Dr. Plesner and the research team compared the performance of four commercially available artificial intelligence tools and 72 radiologists in interpreting 2,040 adult chest X-rays taken consecutively over two years at four hospitals in Denmark in 2020. The median age of the patient population was 72 years. Among the chest X-ray samples, 669 (32.8%) had at least one target finding.

Chest X-rays were evaluated for three common findings: air cell disease (a pattern of chest X-rays caused by things like pneumonia or pulmonary edema), pneumothorax (collapse of the lung), and pleural effusion (accumulation of water around the lungs).

The AI ​​tool had a sensitivity of 72% to 91% for airway disease, 63% to 90% for pneumothorax, and 62% to 95% for pleural effusion.

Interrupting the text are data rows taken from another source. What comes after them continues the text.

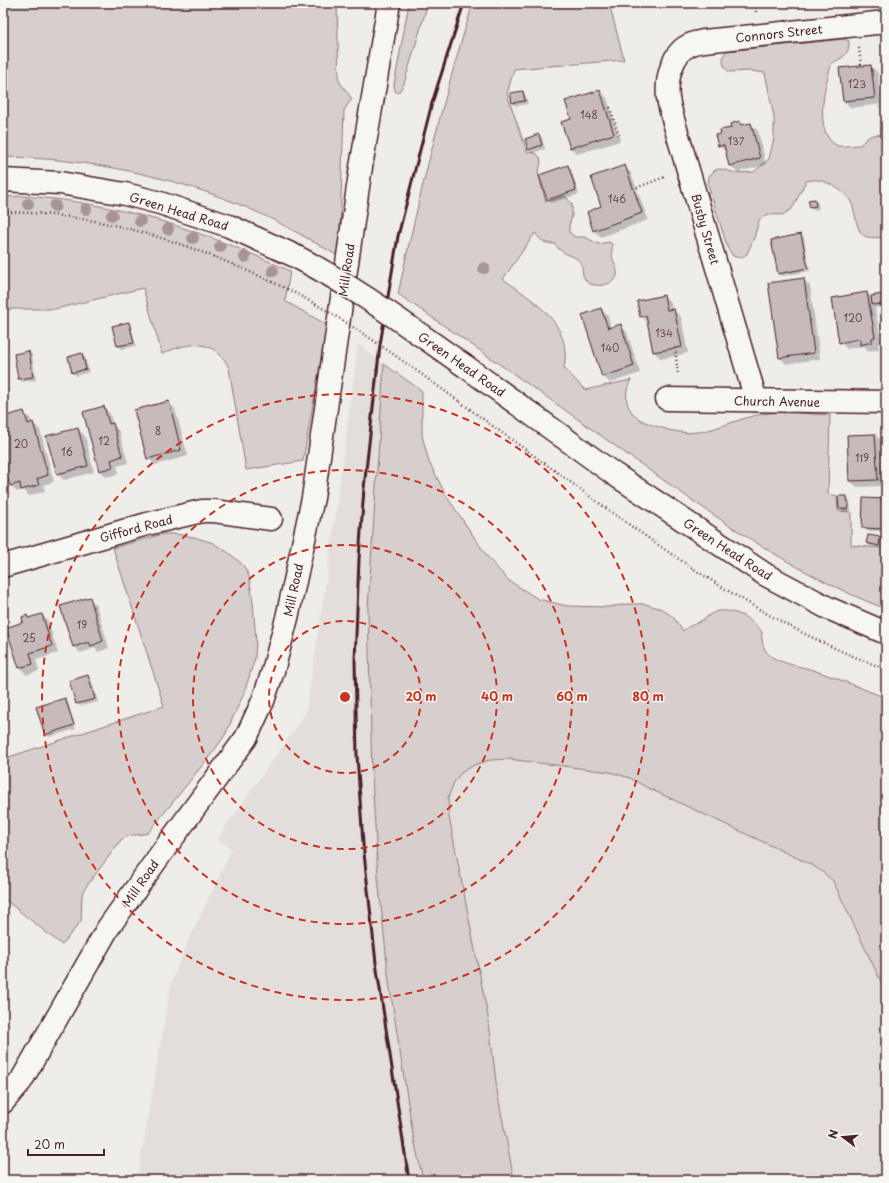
<svg xmlns="http://www.w3.org/2000/svg" width="889" height="1183" font-family="'Playpen Sans',sans-serif">
<rect width="100%" height="100%" fill="#efedea"/>
<filter id="ink" filterUnits="userSpaceOnUse"><feTurbulence type="fractalNoise" baseFrequency=".025" numOctaves="2"/><feDisplacementMap in="SourceGraphic" scale="8" xChannelSelector="R" yChannelSelector="G"/><feConvolveMatrix kernelMatrix="1 2 1 2 8 2 1 2 1" color-interpolation-filters="sRGB"/></filter>
<g filter="url(#ink)">
<!-- built -->
<g fill="#e3dedc">
<path d="M358 344 384 364 368 608 372 776 378 877 389 982 413 1135 423 1180H137L171 983 191 935 232 849 217 839 306 713 335 519Z"/>
<path d="M508 759 610 772 630 778 646 787 812 865 824 873 833 881 886 992V1180H514L497 1091 489 1022 449 817 448 798 454 782 461 773 474 765 490 760Z"/>
</g>
<!-- green -->
<g fill="#d7cfce" stroke="#90777c">
<path d="M3 3H337L339 81 352 99 344 110 340 231 338 245 341 251 340 257C312 241 285 225 257 212 179 177 88 158 3 157Z"/>
<path d="M409 3H428L404 84 398 93 395 91 394 85Z"/>
<path d="M473 3H609L624 60 514 69 507 94 527 152 535 153 540 157 541 163 538 173 546 202 565 196 572 204V215L569 226V232L575 237H585L598 244 609 242 612 244C612 248 612 251 612 254 613 266 626 277 607 284 600 286 595 286 588 283 586 281 584 278 583 275 582 271 583 266 580 262 573 253 563 257 555 244 545 244 541 241 535 233L503 279C534 301 573 324 564 368L585 390 631 380C626 389 624 402 631 411 637 420 647 423 656 426 670 431 684 434 698 432 720 429 741 417 763 414 784 410 808 414 830 415L828 494 837 496 838 511 851 512V545L879 548 886 546V609C787 571 700 506 614 445 543 394 471 344 398 294 419 196 443 99 473 3Z"/>
<path d="M844 39 849 41C850 55 842 58 832 63 825 83 812 135 838 146 842 147 855 145 860 145 868 136 873 132 886 136V236C852 244 860 223 851 202 847 193 828 181 818 180 814 179 810 181 806 181L792 209 782 215 768 214 759 220 754 238 747 254 740 258 733 256 728 249 708 185 709 176 715 170 721 169 736 173 754 172 769 159 774 138V117L765 73 751 71 729 72C723 67 722 61 724 54L727 51Z"/>
<path d="M21 196C118 202 202 230 290 271L285 301 327 325 303 461 246 470 229 368C214 337 188 342 162 354L143 288 55 309H3V197Z"/>
<path d="M384 364 422 391V435L429 462 447 497 489 559 508 580 538 599 567 606 608 607 628 604H645L662 609 673 617 683 631C689 625 692 626 699 622 705 619 712 612 718 611 735 609 752 619 762 632 761 641 763 651 772 657 785 665 802 666 816 671 840 679 863 689 886 698V992L833 881 824 873 812 865 646 787 630 778 610 772 508 759 490 760 474 765 461 773 454 782 448 798 449 817 489 1022 497 1091 514 1180H423L413 1135 389 982 378 877 372 776 368 608Z"/>
<path d="M163 534H176L194 537 213 543 229 553 243 565 249 576 253 602 256 641 255 658 244 693 225 735 213 752 148 833C138 836 129 833 121 840L83 891 82 896 81 921 62 945 3 898V759L164 706 113 548Z"/>
</g>
<!-- shadow -->
<g fill="#0003" fill-rule="evenodd">
<path d="M871 66 878 73 881 104 851 108 844 101Z"/>
<path d="M600 91 607 98 620 141 577 154 571 148Z"/>
<path d="M523 92 526 96 528 104 516 106 513 103Z"/>
<path d="M739 122 743 126 751 124 758 131 766 165 737 172 730 165 727 152 719 146 722 134 732 129Z"/>
<path d="M538 135 542 138 545 149 532 153 529 150 526 140Z"/>
<path d="M568 166 571 169 579 194 551 203 548 200Z"/>
<path d="M624 166 631 173 648 220 601 237 594 231 602 207Z"/>
<path d="M815 200 818 204 819 209 814 210 811 207Z"/>
<path d="M801 235 804 238 810 271 782 276 779 273Z"/>
<path d="M803 279 810 286 820 359 786 364 780 357Z"/>
<path d="M867 293 871 297 882 295 885 299 886 306 875 308 881 343 878 344 879 349 868 351 864 346 847 349 840 342ZM864 338 865 340 844 343V341Z"/>
<path d="M664 296 671 303 672 310H674L681 317 688 353 661 359 654 352 648 323 641 316Z"/>
<path d="M601 309 608 316 611 328 620 325 627 332 640 373 610 383 603 376Z"/>
<path d="M128 323 131 326 136 346 121 349 118 346 113 327Z"/>
<path d="M28 352 32 355 36 380 22 382 19 379Z"/>
<path d="M82 354 85 357 89 372 76 376 73 372Z"/>
<path d="M168 402 175 409 188 456 155 465 148 458Z"/>
<path d="M104 407 110 414 113 425 119 431 128 463 117 466 119 474 106 477 100 470Z"/>
<path d="M24 413 31 419 32 423H33L40 430 54 482 43 485 45 491 29 496 24 490 17 492 11 486 3 458V418Z"/>
<path d="M78 429 85 436 94 472 64 480 57 474Z"/>
<path d="M875 435 882 441 884 486 857 487 850 481Z"/>
<path d="M847 497 850 500 851 511 843 512 840 509Z"/>
<path d="M886 500V531H866L863 528Z"/>
<path d="M880 538 883 541 882 548 870 546 867 543Z"/>
<path d="M89 598 96 605 109 648 98 652 95 648 80 653 74 646Z"/>
<path d="M42 615 48 621 58 653 36 660 39 671 27 675 20 668 8 628 25 623 27 616 29 619Z"/>
<path d="M3 653 9 673 3 675Z"/>
<path d="M88 676 91 679 98 702 80 706 77 703Z"/>
<path d="M64 699 68 702 76 729 49 737 46 734Z"/>
</g>
<!-- building -->
<g fill="#c6babb" stroke="#4a1f2b">
<path d="M871 65 875 98 843 101 839 68Z"/>
<path d="M600 90 614 134 570 148 561 122 571 119 565 101Z"/>
<path d="M523 91 525 101 512 103 510 93Z"/>
<path d="M740 121 741 125 751 123 760 158 729 166 724 145 718 146 715 135 721 134 720 130 731 128 730 124Z"/>
<path d="M539 134 542 145 528 150 525 139Z"/>
<path d="M568 165 576 190 547 200 539 175Z"/>
<path d="M625 165 642 213 593 231 587 212 601 206 591 177Z"/>
<path d="M815 199 816 206 810 207 808 200Z"/>
<path d="M801 234 808 268 778 274 771 240Z"/>
<path d="M804 278 814 353 779 358 768 283Z"/>
<path d="M867 292 875 337 872 338V342L860 345V339L839 343 832 298Z"/>
<path d="M882 294 884 304 872 305 871 296Z"/>
<path d="M664 295 667 310 674 309 682 347 653 352 646 315 640 317 637 301Z"/>
<path d="M601 308 608 328 621 324 634 366 602 377 582 315Z"/>
<path d="M129 322 134 343 117 346 112 326Z"/>
<path d="M29 351 33 377 18 379 14 354Z"/>
<path d="M82 353 86 369 72 373 68 357Z"/>
<path d="M169 401 181 450 147 459 134 410Z"/>
<path d="M104 406 109 424 113 423 122 456 111 460 113 467 99 471 83 412Z"/>
<path d="M24 411 28 424 33 422 48 475 37 479 39 485 21 490 20 483 10 486 3 462V417Z"/>
<path d="M78 428 88 466 57 474 46 436Z"/>
<path d="M875 434 878 480 849 481 847 435Z"/>
<path d="M838 496H847L848 509H839Z"/>
<path d="M863 498 886 499V529L862 528Z"/>
<path d="M868 535 880 537 879 546 866 543Z"/>
<path d="M90 597 103 641 91 646 89 642 73 647 60 606Z"/>
<path d="M42 614 52 646 30 653 33 664 19 668 6 628 23 622 22 617 27 615 28 618Z"/>
<path d="M88 675 95 699 76 704 69 681Z"/>
<path d="M65 698 74 725 45 735 36 707Z"/>
</g>
<g fill="none" stroke-linecap="round" stroke-linejoin="round">
<!-- minor casing -->
<g stroke="#4a1f2b" stroke-width="25">
<g id="minor">
<path d="M3 180 60 183 125 194 160 203 229 226 293 255"/>
<path d="M465 366 614 474 739 557 766 575 828 608 886 633"/>
<path d="M667 399 886 402"/>
<path d="M756 400 673 119C671 112 669 105 668 98 666 79 672 51 692 44 695 42 700 42 704 41L886 22"/>
<path d="M3 566 147 524 202 511H214L271 519"/>
<path d="M3 1102 21 1081 108 928 160 855 246 738 263 701 273 671 287 618 313 498 360 173 389 3"/>
</g>
</g>
<!-- path -->
<g stroke="#4a1f2b" stroke-width="2.5" stroke-dasharray="1 3" stroke-linecap="butt">
<path d="M755 3 756 12"/>
<path d="M859 48 861 66"/>
<path d="M606 110 610 108 620 138"/>
<path d="M633 189 665 177"/>
<path d="M3 212C107 213 195 245 287 289"/>
<path d="M675 348 678 375"/>
<path d="M460 402C506 436 553 469 599 503 689 568 781 631 886 669"/>
</g>
<!-- minor -->
<use href="#minor" stroke="#f6f6f2" stroke-width="22"/>
<!-- rail -->
<path stroke="#4a1f2b" stroke-width="3" d="M409 1180 376 963 363 844 357 755 355 661 359 559 364 488 380 345 398 236 432 103 464 3"/>
<!-- minor-bridge casing -->
<g stroke="#4a1f2b" stroke-width="25" stroke-linecap="butt">
<path id="minor-bridge" d="M293 255C354 286 409 327 465 366"/>
</g>
<!-- path-bridge -->
<path stroke="#4a1f2b" stroke-width="2.5" stroke-dasharray="1 3" stroke-linecap="butt" d="M287 289C349 320 404 362 460 402"/>
<!-- minor-bridge -->
<use href="#minor-bridge" stroke="#f6f6f2" stroke-width="22"/>
</g>
<!-- trees -->
<g fill="#a89498">
<circle cx="28" cy="204" r="6"/>
<circle cx="55" cy="206" r="6"/>
<circle cx="86" cy="209" r="6"/>
<circle cx="112" cy="215" r="6"/>
<circle cx="140" cy="221" r="6"/>
<circle cx="168" cy="229" r="6"/>
<circle cx="193" cy="238" r="6"/>
<circle cx="220" cy="247" r="6"/>
<circle cx="245" cy="257" r="6"/>
<circle cx="484" cy="268" r="6"/>
<circle cx="273" cy="271" r="6"/>
</g>
</g>
<!-- distance rings -->
<g fill="none" stroke="#c8321e" stroke-width="2" stroke-dasharray="7 5">
<circle cx="345" cy="697" r="76"/>
<circle cx="345" cy="697" r="152"/>
<circle cx="345" cy="697" r="227"/>
<circle cx="345" cy="697" r="303"/>
</g>
<g text-anchor="middle" dominant-baseline="central" stroke-width="3" stroke-linejoin="round" paint-order="stroke">
<!-- number labels -->
<g font-size="10" fill="#69464f">
<text x="857" y="83">123</text>
<text x="589" y="114">148</text>
<text x="736" y="140">137</text>
<text x="617" y="198">146</text>
<text x="853" y="317">120</text>
<text x="664" y="332">134</text>
<text x="610" y="347">140</text>
<text x="158" y="430">8</text>
<text x="104" y="440">12</text>
<text x="21" y="443">20</text>
<text x="67" y="451">16</text>
<text x="862" y="457">119</text>
<text x="82" y="624">19</text>
<text x="29" y="637">25</text>
</g>
<!-- street labels -->
<g font-size="12" fill="#4a1f2b" stroke="#f6f6f2">
<text transform="translate(779 33) rotate(-6)">Connors Street</text>
<text transform="translate(179 211) rotate(17)">Green Head Road</text>
<text transform="translate(706 229) rotate(74)">Busby Street</text>
<text transform="translate(346 270) rotate(-82)">Mill Road</text>
<text transform="translate(462 364) rotate(35)">Green Head Road</text>
<text transform="translate(777 401) rotate(1)">Church Avenue</text>
<text transform="translate(136 528) rotate(-15)">Gifford Road</text>
<text transform="translate(728 549) rotate(33)">Green Head Road</text>
<text transform="translate(293 590) rotate(-78)">Mill Road</text>
<text transform="translate(140 883) rotate(-55)">Mill Road</text>
</g>
</g>
<circle cx="345" cy="697" r="6" fill="#c8321e" stroke="#f6f6f2" stroke-width="2"/>
<g font-size="12" text-anchor="middle" font-weight="bold" fill="#c8321e" stroke="#f6f6f2" stroke-width="3" stroke-linejoin="round" paint-order="stroke">
<text x="421" y="701">20 m</text>
<text x="497" y="701">40 m</text>
<text x="572" y="701">60 m</text>
<text x="648" y="701">80 m</text>
</g>
<!-- margin -->
<rect width="889" height="1183" fill="none" stroke="#f6f6f2" stroke-width="16"/>
<rect x="8" y="8" width="873" height="1167" fill="none" stroke="#4a1f2b" stroke-width="1.5" filter="url(#ink)"/>
<!-- north arrow -->
<g transform="translate(843 1137) rotate(286)" stroke="#f6f6f2" stroke-width="3" paint-order="stroke">
<path d="M0-3L7 15L0 10L-7 15Z" fill="#4a1f2b"/>
<text y="-6" font-size="11" font-weight="bold" text-anchor="middle" fill="#4a1f2b">N</text>
</g>
<!-- scale -->
<path d="M28 1149v6h76v-6" fill="none" stroke="#4a1f2b" stroke-width="2"/>
<text x="34" y="1149" font-size="12" fill="#4a1f2b" stroke="#f6f6f2" stroke-width="3" paint-order="stroke">20 m</text>
</svg>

"AI tools showed moderate to high sensitivity comparable to radiologists in detecting airspace disease, pneumothorax, and pleural effusion on chest X-rays," he said. "However, they produced more false-positive results (predicting disease when it was not present) than radiologists, and their performance degraded when multiple findings and smaller targets were present."

Predicted value comparison

For pneumothorax, the AI ​​system's positive predictive value - the probability that a patient who screened positive actually had the disease - ranged from 56% to 86%, compared with 96% for radiologists.

"AI performed worst at identifying pneumothorax disease, with a positive predictive value between 40 and 50 percent," Dr. Plesner said. "In this difficult sample of elderly patients, the AI ​​predicted non-existent air gap disease 5 to 6 times out of 10. You couldn't have an AI system working on its own at that speed."

The goal of radiologists is to strike a balance between the ability to detect and rule out disease, both to avoid significant disease being overlooked and to avoid overdiagnosis. "AI systems appear to be very good at detecting disease, but not as good as radiologists at determining the absence of disease, especially when chest X-rays are more complex," he said. "Too many false-positive diagnoses can lead to unnecessary imaging, radiation exposure and increased costs."

Most studies typically tend to evaluate AI's ability to determine the presence or absence of a single disease, which is much easier than in real-life situations where patients often suffer from multiple diseases. In many of the previous studies that claimed AI was superior to radiologists, the radiologists only viewed the images without knowledge of the patient's clinical history and previous imaging studies. In daily practice, a radiologist's interpretation of an imaging examination is a composite of these three data points. The researchers speculate that the next generation of AI tools could become even more powerful if they could also perform this kind of synthesis, but no such system currently exists.

"Our research shows that radiologists generally outperform AI in real-world scenarios with a wide variety of patients," he said. "While AI systems can effectively identify normal chest X-rays, AI should not make diagnoses autonomously."

Dr. Plesner noted that these artificial intelligence tools can increase radiologists' confidence in their diagnosis by taking a second look at chest X-rays.